On Tuesday, 13 March 2018 at 05:11:48 UTC, psychoticRabbit wrote:
On Tuesday, 13 March 2018 at 02:24:38 UTC, Mike Parker wrote:
On Tuesday, 13 March 2018 at 02:06:57 UTC, psychoticRabbit wrote:

Mmm.. I don't think I like it.

I feel you should be able to make a member of a class, private, regardless of where the class is located. This seems to break the concept of class encapsulation.

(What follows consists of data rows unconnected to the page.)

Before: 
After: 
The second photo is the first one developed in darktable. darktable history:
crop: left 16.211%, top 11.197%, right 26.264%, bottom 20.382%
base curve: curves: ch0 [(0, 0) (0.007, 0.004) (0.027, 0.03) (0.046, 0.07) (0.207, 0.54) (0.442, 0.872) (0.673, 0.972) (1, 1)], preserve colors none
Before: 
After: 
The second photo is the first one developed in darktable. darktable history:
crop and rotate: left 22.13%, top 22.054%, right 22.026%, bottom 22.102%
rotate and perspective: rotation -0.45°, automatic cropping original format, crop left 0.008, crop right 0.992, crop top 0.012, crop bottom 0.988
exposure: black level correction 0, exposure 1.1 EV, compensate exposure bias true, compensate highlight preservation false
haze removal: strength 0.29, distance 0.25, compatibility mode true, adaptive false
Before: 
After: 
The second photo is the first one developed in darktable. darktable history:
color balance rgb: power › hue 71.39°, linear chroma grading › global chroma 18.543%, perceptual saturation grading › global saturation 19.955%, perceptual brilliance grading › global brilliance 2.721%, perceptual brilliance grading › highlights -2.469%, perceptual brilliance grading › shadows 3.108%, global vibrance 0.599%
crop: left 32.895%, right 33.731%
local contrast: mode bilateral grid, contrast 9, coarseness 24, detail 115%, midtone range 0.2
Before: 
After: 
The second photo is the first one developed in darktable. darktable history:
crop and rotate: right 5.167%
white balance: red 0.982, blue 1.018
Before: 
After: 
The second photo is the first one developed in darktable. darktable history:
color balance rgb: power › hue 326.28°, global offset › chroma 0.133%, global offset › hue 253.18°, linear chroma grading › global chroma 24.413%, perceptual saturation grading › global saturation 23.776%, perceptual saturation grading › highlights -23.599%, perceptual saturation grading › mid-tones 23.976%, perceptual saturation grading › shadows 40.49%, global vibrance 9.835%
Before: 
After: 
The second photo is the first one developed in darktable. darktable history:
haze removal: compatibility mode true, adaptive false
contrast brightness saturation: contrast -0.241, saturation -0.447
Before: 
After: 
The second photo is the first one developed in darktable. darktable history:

No. I don't like it at all.

If you have access to the module source, you have access to the source of types inside it. Making the module the lowest level of encapsulation makes sense from that perspective.

There are two problems I see:

1st - D has broken the concept of class encapsulation, simply for convenience at the module level. Not good in my opinion.

2nd - C++/C#/Java programmers will come to D, use the same syntax, but get very different semantics. Not good in my opinion. (i.e. I only realised private was not private, by accident).

D has made many good design decisions. I do not see this as one of them.

There is another problem:

3rd: You are a brainwashed monkey who can't think for himself.

See, You learned a little about C++/C#/Java and think the world must conform to what they say is correct and deny everything that contradicts it rather than first seeing if you are on the wrong side of the contradiction.

The fact is, there is no reason a module should be restricted to see it's own classes private members.

It's sorta like a family who runs around pretending that they can't see each others private parts. Sure, it sounds like a good thing... until someone accidentally drops the towel and the offended calls the cop on their brother and has him arrested for breaking the law.

You should learn that your view of the world is very minute and stop trying to fit the world in to your box. It's called growing up. If you can't make a distinction between C++ encapsulation and D encapsulation you have far bigger problems than you think.